Task inputs start

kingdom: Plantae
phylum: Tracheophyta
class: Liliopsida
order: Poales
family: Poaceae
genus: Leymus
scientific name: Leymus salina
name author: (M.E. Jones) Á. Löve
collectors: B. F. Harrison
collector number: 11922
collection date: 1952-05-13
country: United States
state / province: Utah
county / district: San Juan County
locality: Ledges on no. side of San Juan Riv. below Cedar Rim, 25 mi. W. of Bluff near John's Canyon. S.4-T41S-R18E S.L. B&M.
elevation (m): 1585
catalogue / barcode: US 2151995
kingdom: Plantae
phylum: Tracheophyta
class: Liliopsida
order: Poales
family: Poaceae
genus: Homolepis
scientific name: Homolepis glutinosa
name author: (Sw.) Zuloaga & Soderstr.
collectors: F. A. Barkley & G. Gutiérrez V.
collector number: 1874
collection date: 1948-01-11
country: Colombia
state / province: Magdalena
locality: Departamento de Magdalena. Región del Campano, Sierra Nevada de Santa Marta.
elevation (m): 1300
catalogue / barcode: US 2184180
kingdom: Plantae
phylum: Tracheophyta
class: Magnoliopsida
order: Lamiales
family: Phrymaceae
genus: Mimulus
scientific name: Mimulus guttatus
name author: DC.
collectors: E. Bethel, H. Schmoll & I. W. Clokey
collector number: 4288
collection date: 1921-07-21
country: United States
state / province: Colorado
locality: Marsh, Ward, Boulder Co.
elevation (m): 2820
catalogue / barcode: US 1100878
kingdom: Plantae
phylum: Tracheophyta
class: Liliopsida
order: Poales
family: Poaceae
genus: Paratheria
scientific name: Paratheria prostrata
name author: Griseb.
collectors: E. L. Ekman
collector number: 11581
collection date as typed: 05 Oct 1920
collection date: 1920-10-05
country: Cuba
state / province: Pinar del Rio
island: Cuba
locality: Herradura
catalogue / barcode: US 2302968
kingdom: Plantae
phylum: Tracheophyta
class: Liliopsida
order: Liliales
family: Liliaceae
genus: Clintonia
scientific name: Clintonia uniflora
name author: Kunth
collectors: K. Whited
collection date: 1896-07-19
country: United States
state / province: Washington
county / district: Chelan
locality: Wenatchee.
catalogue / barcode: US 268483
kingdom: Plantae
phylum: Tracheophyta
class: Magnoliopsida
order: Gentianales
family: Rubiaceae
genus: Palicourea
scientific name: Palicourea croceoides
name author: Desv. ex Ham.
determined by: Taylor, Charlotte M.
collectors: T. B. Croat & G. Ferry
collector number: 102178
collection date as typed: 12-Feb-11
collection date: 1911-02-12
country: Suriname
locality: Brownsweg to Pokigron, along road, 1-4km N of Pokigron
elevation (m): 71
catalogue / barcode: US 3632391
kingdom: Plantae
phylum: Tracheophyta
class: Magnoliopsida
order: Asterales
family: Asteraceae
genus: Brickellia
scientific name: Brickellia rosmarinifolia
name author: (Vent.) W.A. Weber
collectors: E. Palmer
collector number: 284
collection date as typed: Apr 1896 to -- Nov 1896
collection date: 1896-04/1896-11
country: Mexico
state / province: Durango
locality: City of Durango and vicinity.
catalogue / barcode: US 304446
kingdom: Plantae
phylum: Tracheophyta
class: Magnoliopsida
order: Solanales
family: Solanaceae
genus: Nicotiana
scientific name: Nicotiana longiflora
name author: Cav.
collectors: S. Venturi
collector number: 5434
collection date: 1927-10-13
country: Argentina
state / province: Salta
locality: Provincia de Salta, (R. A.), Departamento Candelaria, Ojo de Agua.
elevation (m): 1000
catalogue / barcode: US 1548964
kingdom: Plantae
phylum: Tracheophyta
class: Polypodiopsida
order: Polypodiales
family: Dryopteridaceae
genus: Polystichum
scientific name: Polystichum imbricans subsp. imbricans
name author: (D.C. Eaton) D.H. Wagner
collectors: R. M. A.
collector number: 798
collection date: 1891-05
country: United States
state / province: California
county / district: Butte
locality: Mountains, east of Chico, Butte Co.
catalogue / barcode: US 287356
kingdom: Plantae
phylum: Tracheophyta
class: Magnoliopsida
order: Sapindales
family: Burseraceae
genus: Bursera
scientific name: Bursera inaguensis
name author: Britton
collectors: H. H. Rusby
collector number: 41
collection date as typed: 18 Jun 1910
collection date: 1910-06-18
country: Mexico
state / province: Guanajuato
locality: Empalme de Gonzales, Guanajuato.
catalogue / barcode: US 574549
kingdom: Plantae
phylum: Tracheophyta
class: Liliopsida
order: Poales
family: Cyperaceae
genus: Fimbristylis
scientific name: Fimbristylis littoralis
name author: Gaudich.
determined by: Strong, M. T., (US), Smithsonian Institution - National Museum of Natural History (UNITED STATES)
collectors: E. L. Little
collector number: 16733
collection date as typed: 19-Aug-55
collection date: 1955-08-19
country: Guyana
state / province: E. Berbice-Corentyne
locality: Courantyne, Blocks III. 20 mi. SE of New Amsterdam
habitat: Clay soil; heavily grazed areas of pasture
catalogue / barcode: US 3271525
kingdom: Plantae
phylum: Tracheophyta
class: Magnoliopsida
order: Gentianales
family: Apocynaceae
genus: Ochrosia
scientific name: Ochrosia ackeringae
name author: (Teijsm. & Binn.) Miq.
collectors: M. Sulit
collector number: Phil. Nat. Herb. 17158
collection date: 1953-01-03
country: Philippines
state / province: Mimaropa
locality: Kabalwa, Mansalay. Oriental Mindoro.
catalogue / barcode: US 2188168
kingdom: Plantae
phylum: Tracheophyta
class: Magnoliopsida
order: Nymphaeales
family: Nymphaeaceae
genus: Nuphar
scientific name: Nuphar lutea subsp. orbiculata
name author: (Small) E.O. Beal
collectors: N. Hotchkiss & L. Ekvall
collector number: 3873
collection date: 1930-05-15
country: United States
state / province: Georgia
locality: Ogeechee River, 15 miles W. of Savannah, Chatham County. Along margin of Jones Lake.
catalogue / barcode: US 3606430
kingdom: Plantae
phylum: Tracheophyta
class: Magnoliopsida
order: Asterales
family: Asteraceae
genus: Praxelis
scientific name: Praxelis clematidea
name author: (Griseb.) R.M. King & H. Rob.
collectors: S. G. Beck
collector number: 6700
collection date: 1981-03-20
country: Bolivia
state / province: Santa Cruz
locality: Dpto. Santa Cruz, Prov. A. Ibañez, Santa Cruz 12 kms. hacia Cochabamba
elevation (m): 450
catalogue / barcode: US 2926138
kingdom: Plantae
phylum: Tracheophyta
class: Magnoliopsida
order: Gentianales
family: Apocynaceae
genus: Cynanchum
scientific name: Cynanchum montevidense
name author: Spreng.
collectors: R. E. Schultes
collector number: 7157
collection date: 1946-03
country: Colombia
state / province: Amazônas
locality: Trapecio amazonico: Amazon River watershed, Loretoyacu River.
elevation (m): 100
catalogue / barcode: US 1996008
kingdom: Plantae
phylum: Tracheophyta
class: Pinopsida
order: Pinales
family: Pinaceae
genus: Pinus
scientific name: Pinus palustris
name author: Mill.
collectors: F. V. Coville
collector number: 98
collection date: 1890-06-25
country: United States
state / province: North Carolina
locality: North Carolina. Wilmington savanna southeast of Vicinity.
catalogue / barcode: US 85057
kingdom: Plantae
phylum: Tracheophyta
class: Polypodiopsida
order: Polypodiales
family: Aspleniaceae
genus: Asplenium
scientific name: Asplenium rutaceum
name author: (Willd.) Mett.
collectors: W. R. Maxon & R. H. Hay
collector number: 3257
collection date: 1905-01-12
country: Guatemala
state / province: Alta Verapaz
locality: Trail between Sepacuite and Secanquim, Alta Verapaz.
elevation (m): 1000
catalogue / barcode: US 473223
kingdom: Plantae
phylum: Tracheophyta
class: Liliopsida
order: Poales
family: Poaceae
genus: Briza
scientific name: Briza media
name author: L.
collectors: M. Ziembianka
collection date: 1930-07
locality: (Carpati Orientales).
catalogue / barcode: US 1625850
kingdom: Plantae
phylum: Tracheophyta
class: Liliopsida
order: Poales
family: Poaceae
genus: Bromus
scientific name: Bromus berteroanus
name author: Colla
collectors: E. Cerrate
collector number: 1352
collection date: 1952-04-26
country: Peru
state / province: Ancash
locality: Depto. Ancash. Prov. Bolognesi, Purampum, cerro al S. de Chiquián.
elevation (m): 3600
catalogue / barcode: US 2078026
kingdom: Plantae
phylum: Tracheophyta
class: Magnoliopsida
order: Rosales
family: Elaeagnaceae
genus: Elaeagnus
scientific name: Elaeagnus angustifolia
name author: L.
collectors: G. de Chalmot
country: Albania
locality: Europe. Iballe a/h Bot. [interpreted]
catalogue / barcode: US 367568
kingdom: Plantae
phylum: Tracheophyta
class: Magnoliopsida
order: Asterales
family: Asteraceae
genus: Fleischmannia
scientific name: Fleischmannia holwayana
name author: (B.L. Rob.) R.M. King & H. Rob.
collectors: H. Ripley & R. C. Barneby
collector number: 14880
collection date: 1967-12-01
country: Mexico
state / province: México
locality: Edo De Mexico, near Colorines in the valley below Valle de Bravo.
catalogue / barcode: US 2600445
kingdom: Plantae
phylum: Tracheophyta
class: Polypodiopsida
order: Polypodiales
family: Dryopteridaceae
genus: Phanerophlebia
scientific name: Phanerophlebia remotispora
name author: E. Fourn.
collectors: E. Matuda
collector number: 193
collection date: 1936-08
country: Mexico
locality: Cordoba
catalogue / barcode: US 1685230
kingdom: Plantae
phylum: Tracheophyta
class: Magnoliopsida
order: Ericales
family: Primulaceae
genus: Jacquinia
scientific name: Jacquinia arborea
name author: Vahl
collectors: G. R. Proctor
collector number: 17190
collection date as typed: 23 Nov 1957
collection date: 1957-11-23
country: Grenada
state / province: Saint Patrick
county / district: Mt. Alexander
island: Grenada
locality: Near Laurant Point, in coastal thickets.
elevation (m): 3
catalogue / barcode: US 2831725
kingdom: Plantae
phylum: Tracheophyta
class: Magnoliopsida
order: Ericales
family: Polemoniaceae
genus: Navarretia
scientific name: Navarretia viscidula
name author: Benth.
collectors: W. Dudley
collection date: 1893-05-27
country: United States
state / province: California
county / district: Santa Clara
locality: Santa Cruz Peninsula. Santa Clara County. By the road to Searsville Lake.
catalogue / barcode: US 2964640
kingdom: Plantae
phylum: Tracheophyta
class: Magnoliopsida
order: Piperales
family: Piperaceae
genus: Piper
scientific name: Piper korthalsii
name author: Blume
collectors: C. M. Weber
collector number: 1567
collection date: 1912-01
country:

Task inputs end

**Aim:** Can you set down, word for word, the lines of the listing above between the line holding "genus: Fleischmannia" and the line holding "locality: Edo De", inclusive?

**Correct answer:**
genus: Fleischmannia
scientific name: Fleischmannia holwayana
name author: (B.L. Rob.) R.M. King & H. Rob.
collectors: H. Ripley & R. C. Barneby
collector number: 14880
collection date: 1967-12-01
country: Mexico
state / province: México
locality: Edo De Mexico, near Colorines in the valley below Valle de Bravo.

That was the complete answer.